# Introduction to Boosting Algorithms

## Goals

After this lesson you should be able to:

- Explain how boosting algorithms work and identify their strengths and weaknesses
- Explain the differences between boosting and bagging methods
- Understand the AdaBoost algorithm
- Understand the difference between AdaBoost and Gradient Boosting
- Implement boosting models to solve classification and regression problems

### Bagging Review

- Bootstrap aggregation - resample entire dataset multiple times with replacement. Average model performance on bootstrapped data sets
- Uses strong learners (Decision tree, RF, etc. and gives equal votes to each estimator)
- Models run in parallel - can be better for scalability

### Bootstrapping - resample our data with replacement

![Bootstrapping](images/bootstrap.png)

### Aggregation - combine results of models with voting

![Random Forest](images/random-forest-visualization.png)

▶ _Request_
Reproduce the passage of the boosting lesson from "- Bootstrap aggregation" to "to each estimator)" word for word.

(Dataset records)
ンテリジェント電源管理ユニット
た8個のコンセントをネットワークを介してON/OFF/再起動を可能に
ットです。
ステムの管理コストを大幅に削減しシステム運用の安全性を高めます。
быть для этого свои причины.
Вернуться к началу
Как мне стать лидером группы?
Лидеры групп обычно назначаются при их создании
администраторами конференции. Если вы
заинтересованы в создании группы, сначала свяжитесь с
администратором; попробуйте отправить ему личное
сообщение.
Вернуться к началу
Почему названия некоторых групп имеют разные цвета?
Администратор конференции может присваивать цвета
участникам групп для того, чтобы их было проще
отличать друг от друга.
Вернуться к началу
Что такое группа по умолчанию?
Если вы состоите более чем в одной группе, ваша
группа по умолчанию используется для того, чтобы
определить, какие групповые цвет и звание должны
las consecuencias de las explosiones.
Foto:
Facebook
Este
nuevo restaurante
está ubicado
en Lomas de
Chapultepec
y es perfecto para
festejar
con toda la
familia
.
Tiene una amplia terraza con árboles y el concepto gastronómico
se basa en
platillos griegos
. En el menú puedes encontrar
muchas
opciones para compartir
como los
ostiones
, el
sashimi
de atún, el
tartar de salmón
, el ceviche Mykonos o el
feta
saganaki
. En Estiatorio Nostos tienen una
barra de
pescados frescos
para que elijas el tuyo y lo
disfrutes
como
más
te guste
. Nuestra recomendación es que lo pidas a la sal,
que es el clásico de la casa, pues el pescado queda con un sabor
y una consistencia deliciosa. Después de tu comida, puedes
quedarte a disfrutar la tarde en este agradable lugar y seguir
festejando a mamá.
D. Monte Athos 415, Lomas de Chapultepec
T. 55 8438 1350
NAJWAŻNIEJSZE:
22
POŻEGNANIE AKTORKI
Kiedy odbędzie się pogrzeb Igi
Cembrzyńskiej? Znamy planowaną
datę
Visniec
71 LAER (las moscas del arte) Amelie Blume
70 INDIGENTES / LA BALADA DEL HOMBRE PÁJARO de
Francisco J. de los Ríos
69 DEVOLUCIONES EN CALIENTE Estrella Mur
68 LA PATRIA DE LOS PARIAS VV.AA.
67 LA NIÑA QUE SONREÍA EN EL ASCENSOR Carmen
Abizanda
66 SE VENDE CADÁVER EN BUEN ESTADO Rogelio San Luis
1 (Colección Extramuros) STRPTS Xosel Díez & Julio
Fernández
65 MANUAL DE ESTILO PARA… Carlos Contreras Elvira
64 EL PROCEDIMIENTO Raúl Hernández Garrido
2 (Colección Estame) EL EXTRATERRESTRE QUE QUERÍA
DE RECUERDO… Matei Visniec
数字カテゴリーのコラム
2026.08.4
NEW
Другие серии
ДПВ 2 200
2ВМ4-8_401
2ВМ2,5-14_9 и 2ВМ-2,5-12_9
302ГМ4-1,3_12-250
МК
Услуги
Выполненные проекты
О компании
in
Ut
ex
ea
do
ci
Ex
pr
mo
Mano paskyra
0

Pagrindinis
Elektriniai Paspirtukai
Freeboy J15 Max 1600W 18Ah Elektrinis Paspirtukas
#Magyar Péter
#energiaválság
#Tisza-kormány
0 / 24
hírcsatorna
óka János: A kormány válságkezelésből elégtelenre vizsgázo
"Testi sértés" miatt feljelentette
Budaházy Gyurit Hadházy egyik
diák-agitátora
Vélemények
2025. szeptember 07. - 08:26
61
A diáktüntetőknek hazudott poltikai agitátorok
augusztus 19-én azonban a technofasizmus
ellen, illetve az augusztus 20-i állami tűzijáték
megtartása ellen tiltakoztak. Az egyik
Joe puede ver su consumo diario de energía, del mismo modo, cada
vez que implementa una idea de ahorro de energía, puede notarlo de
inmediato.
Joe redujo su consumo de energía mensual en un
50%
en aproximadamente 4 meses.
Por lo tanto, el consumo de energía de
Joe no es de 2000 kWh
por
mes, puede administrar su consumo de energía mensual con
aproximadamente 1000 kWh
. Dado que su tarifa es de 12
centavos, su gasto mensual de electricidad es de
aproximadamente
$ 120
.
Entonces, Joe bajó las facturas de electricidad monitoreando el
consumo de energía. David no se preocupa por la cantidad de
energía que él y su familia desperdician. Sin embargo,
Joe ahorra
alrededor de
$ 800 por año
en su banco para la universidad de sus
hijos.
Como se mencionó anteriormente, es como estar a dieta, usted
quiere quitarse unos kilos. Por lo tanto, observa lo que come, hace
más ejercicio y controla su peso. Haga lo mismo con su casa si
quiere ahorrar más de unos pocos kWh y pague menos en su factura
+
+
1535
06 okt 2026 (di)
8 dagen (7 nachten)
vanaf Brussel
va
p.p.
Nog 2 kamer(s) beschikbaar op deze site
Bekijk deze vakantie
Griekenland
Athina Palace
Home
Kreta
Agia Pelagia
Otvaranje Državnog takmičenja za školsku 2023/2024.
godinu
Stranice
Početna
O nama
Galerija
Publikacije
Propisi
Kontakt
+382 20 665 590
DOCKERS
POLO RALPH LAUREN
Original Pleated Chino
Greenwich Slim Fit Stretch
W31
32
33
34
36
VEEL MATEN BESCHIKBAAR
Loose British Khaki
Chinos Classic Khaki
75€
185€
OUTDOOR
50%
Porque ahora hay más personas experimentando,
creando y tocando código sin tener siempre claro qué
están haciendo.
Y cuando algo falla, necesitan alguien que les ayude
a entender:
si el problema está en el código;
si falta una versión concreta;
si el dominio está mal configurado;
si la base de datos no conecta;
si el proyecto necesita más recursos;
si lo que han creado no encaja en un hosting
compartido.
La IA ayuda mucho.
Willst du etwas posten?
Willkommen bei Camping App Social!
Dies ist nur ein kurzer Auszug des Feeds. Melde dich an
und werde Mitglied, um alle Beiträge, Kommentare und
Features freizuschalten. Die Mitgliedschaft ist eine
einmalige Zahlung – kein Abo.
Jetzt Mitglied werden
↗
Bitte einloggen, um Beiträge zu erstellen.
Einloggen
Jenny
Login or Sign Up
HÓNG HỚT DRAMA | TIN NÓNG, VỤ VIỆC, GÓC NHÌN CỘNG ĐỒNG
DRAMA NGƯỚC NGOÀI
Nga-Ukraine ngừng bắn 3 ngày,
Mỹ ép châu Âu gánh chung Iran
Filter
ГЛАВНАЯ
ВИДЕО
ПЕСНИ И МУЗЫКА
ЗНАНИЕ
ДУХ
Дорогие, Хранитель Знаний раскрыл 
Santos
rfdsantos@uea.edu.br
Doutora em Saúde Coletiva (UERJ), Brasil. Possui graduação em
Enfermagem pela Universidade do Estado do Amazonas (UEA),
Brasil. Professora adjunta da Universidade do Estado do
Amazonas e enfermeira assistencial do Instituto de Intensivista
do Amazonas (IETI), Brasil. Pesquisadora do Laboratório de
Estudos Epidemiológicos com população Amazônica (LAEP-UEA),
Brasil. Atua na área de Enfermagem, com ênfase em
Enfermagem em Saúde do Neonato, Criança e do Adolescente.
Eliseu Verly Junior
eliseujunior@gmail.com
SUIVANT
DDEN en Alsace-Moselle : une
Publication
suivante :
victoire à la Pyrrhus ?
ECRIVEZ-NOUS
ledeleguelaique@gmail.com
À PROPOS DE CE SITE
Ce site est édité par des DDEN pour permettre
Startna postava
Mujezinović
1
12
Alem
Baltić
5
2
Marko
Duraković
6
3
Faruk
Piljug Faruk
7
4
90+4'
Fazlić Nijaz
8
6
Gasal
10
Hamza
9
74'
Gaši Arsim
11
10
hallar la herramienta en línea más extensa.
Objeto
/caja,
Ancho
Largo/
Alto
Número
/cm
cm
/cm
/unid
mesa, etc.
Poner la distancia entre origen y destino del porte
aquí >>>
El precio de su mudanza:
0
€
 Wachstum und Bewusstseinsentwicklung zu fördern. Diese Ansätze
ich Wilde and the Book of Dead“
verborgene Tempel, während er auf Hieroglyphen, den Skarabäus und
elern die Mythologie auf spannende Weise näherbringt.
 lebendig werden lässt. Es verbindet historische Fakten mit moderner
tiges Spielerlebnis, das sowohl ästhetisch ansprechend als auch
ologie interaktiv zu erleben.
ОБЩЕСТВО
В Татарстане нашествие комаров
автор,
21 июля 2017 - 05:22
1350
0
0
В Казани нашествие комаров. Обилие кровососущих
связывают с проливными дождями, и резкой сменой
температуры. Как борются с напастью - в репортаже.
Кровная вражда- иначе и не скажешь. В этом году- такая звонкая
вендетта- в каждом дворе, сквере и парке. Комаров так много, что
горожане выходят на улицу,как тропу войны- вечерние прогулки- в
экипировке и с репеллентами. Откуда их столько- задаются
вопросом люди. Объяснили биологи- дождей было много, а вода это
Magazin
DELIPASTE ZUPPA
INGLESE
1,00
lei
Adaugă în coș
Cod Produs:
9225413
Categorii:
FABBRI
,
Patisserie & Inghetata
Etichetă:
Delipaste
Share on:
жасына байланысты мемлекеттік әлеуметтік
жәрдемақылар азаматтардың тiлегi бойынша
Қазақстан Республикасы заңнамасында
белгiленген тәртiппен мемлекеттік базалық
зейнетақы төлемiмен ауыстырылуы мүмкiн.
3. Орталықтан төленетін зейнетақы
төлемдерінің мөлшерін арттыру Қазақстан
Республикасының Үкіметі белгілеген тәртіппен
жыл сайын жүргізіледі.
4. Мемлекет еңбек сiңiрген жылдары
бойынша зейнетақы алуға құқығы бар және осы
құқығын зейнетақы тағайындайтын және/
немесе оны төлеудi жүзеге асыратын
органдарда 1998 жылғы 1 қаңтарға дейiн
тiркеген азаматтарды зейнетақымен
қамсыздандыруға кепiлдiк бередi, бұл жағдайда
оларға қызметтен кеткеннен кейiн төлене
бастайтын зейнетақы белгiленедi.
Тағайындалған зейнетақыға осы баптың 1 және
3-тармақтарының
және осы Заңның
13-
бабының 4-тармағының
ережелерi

▶ _Solution for this task_
- Bootstrap aggregation - resample entire dataset multiple times with replacement. Average model performance on bootstrapped data sets
- Uses strong learners (Decision tree, RF, etc. and gives equal votes to each estimator)